- [Dataset records]

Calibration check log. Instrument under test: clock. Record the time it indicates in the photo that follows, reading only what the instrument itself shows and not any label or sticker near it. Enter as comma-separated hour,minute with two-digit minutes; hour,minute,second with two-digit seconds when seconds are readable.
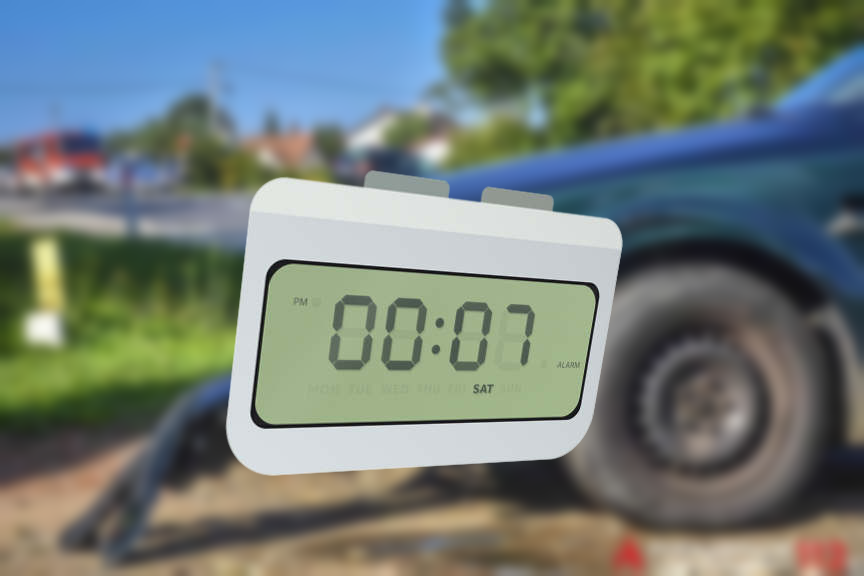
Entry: 0,07
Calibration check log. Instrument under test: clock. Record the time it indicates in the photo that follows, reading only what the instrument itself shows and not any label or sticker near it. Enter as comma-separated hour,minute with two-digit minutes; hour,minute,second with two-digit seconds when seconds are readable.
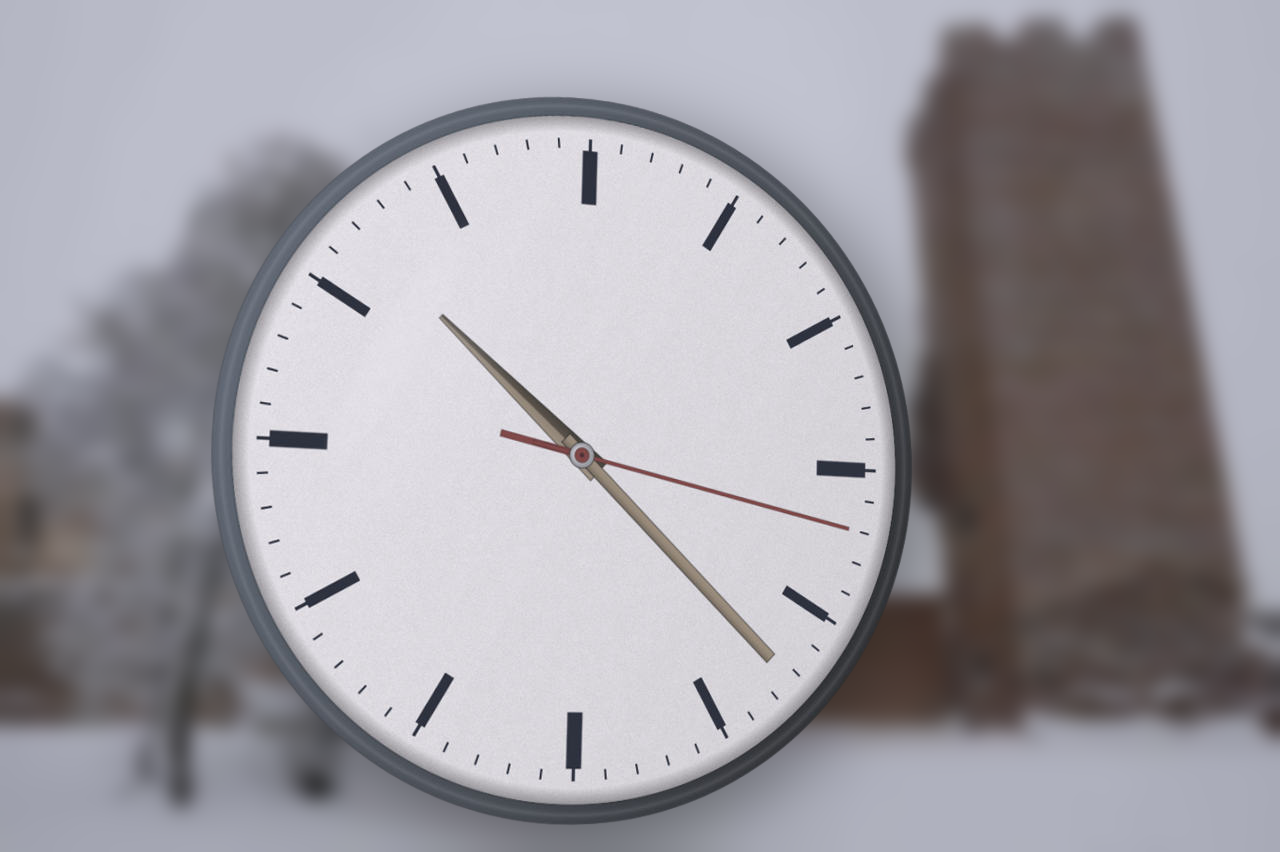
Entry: 10,22,17
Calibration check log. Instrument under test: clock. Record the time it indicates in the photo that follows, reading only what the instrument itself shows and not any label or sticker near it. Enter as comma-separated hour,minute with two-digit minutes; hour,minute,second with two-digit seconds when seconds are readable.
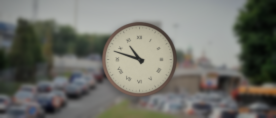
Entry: 10,48
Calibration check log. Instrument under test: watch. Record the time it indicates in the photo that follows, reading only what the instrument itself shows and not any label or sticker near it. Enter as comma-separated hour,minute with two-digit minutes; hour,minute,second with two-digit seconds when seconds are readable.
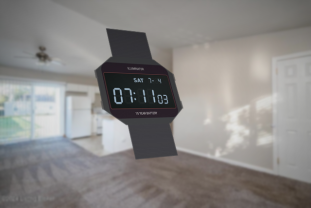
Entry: 7,11,03
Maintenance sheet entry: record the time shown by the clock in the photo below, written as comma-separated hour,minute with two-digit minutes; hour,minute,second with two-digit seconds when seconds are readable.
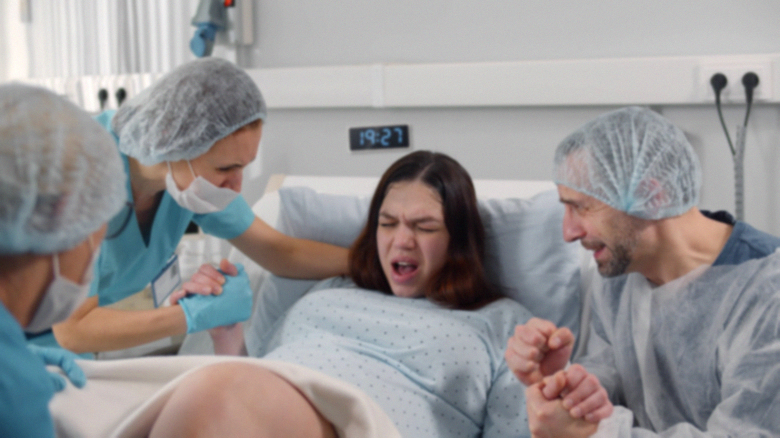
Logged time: 19,27
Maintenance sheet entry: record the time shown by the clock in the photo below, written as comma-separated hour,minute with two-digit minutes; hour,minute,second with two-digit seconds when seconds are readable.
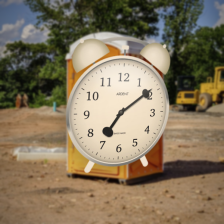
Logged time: 7,09
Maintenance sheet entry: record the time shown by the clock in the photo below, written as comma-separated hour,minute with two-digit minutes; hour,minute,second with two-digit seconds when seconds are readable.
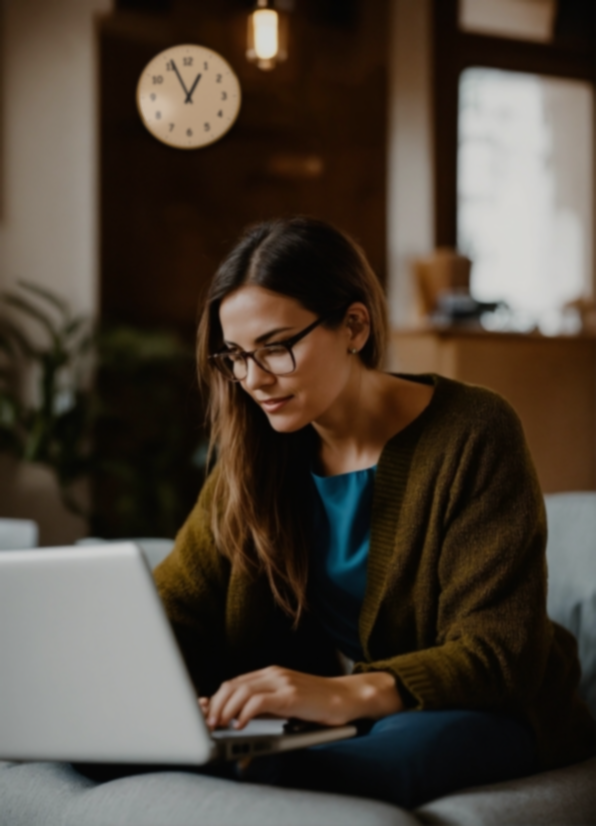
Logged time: 12,56
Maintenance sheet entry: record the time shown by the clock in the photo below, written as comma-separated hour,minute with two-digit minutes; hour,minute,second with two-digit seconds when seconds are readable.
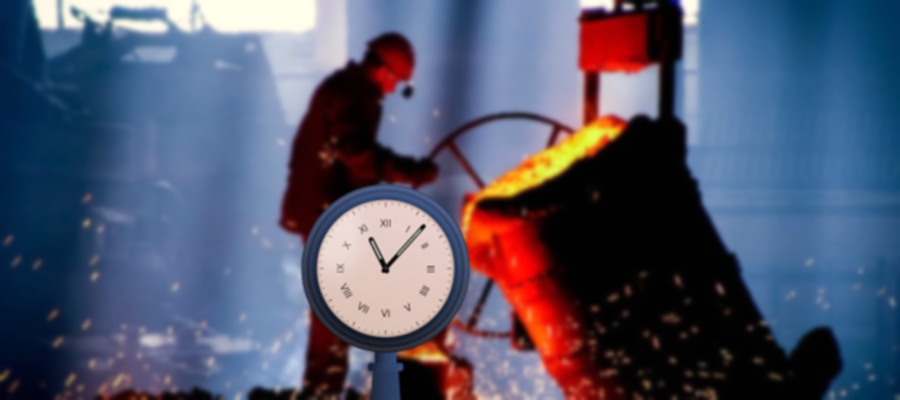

- [The problem] Write out every one of the lines above word for word, omitting the pictures.

- [Answer in full]
Calibration check log. Instrument under test: clock. Record the time it indicates in the photo that follows, reading only what the instrument itself shows and not any label or sticker near it. Enter as comma-separated hour,minute with two-digit minutes; hour,minute,second with two-digit seconds when seconds are readable.
Entry: 0,07
Calibration check log. Instrument under test: clock. Record the time it indicates in the photo that follows, reading only what the instrument itself shows and not any label or sticker near it. Enter as comma-separated hour,minute with two-digit minutes; hour,minute,second with two-digit seconds when seconds are readable.
Entry: 10,22,17
Calibration check log. Instrument under test: clock. Record the time it indicates in the photo that follows, reading only what the instrument itself shows and not any label or sticker near it. Enter as comma-separated hour,minute with two-digit minutes; hour,minute,second with two-digit seconds when seconds are readable.
Entry: 10,48
Calibration check log. Instrument under test: watch. Record the time it indicates in the photo that follows, reading only what the instrument itself shows and not any label or sticker near it. Enter as comma-separated hour,minute with two-digit minutes; hour,minute,second with two-digit seconds when seconds are readable.
Entry: 7,11,03
Maintenance sheet entry: record the time shown by the clock in the photo below, written as comma-separated hour,minute with two-digit minutes; hour,minute,second with two-digit seconds when seconds are readable.
Logged time: 19,27
Maintenance sheet entry: record the time shown by the clock in the photo below, written as comma-separated hour,minute with two-digit minutes; hour,minute,second with two-digit seconds when seconds are readable.
Logged time: 7,09
Maintenance sheet entry: record the time shown by the clock in the photo below, written as comma-separated hour,minute with two-digit minutes; hour,minute,second with two-digit seconds when seconds are readable.
Logged time: 12,56
Maintenance sheet entry: record the time shown by the clock in the photo below, written as comma-separated hour,minute with two-digit minutes; hour,minute,second with two-digit seconds when seconds are readable.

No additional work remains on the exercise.